Il primo rapporto preliminare di Esma e Acer sul meccanismo di correzione del mercato è atteso entro gennaio 2023. Lei ha detto che se i rischi del meccanismo supereranno i benefici, la Commissione è pronta a sospenderne ex ante l’attivazione. Questo significa che il tetto al prezzo del gas potrebbe non essere mai implementato?

“La Commissione è sempre stata molto chiara sul fatto che questo meccanismo porta benefici ma non è privo di rischi. Per questo prevede presidi specifici per attrarre l’approvvigionamento di GNL, assicurare liquidità sui mercati finanziari ed evitare aumenti dei consumi di gas. Prima dell’entrata in vigore del meccanismo il 15 febbraio, ACER ed ESMA presenteranno un rapporto, per informare sui possibili effetti negativi. Ascolteremo gli esperti, compresa anche la Banca centrale europea. Nel caso in cui le condizioni per l’attivazione siano soddisfatte, ma i rischi superino i benefici, la Commissione è pronta a sospendere ex ante l’attivazione del meccanismo”.

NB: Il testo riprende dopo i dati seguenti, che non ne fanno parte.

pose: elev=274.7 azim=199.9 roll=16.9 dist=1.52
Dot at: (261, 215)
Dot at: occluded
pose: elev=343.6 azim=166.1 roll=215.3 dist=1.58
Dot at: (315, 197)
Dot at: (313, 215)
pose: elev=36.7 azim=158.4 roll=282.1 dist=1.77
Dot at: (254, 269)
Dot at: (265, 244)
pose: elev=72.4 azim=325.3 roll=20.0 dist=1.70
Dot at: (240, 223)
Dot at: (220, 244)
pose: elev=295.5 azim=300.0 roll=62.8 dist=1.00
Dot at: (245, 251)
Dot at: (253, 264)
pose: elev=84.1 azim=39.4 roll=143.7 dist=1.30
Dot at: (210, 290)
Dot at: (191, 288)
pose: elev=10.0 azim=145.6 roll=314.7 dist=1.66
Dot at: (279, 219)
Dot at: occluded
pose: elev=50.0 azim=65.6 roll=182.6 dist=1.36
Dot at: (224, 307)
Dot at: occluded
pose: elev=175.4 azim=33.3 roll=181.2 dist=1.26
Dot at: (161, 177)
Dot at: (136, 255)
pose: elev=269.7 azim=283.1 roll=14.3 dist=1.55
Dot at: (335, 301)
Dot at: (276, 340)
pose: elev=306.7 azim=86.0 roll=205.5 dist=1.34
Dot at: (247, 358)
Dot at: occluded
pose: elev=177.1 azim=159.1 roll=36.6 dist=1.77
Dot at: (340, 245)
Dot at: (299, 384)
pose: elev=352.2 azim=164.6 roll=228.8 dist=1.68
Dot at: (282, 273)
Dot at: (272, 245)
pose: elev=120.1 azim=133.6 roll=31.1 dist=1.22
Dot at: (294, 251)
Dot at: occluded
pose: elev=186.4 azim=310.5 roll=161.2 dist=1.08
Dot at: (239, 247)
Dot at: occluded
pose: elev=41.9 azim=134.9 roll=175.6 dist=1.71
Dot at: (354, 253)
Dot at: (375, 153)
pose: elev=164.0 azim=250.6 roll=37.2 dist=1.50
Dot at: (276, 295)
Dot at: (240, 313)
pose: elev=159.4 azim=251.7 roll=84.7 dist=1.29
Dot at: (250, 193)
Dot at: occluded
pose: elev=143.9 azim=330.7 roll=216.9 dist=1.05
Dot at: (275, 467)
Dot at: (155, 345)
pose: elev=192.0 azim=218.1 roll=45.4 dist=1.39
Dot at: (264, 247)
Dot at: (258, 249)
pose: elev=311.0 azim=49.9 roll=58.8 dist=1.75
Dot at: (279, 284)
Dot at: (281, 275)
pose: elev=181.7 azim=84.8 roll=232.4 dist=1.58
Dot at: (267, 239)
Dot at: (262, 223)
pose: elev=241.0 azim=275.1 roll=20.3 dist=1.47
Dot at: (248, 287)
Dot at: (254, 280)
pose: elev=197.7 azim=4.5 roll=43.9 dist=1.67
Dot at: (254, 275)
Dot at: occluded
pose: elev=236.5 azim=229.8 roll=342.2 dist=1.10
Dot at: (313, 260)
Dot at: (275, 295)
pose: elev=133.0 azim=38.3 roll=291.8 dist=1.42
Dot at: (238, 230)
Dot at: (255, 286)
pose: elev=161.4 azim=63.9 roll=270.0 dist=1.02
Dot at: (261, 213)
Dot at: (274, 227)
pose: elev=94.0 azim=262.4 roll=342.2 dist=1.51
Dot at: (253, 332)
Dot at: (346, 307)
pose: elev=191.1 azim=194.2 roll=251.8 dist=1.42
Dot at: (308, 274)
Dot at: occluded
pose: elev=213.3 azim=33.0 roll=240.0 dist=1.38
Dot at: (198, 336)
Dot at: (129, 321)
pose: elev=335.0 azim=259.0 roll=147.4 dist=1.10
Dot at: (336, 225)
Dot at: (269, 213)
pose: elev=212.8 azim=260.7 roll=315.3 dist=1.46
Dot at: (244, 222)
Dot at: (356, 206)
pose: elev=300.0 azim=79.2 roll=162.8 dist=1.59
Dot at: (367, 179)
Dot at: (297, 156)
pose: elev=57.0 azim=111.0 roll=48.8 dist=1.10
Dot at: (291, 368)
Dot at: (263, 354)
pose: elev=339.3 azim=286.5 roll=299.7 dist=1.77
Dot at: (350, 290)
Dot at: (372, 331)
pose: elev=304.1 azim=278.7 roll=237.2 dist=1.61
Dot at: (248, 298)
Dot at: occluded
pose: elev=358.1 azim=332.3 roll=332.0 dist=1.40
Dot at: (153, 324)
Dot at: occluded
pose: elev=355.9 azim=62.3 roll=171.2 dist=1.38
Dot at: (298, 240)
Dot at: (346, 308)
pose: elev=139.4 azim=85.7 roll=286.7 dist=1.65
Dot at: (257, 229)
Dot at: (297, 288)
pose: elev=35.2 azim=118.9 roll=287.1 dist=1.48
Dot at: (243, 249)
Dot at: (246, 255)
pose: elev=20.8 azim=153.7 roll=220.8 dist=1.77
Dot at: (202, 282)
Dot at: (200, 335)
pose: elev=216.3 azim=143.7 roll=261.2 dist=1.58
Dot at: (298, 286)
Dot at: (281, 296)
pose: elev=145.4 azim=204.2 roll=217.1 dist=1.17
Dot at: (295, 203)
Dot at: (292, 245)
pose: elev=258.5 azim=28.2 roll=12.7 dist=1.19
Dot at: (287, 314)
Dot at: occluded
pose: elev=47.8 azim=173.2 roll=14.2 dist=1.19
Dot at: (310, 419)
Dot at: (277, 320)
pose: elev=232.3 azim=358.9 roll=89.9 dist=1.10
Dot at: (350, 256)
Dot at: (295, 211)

Il 2023 sarà un anno importante sul fronte energetico, a breve è attesa la prima consultazione sulla riforma del mercato elettrico. Cosa dovremmo aspettarci da questa riforma, oltre al disaccoppiamento dei prezzi dell’elettricità e del gas?

“L’attuale struttura del mercato dell’energia elettrica ha prodotto un mercato efficiente e ben integrato, consentendo all’Europa di raccogliere i vantaggi economici di un mercato unico dell’energia, garantendo la sicurezza dell’approvvigionamento e sostenendo il processo di decarbonizzazione, in tempi normali. Tuttavia, durante la crisi energetica, abbiamo anche assistito alla vulnerabilità dell’attuale struttura del mercato dell’elettricità dell’UE”.

Quali sono le criticità e quando arriverà la proposta?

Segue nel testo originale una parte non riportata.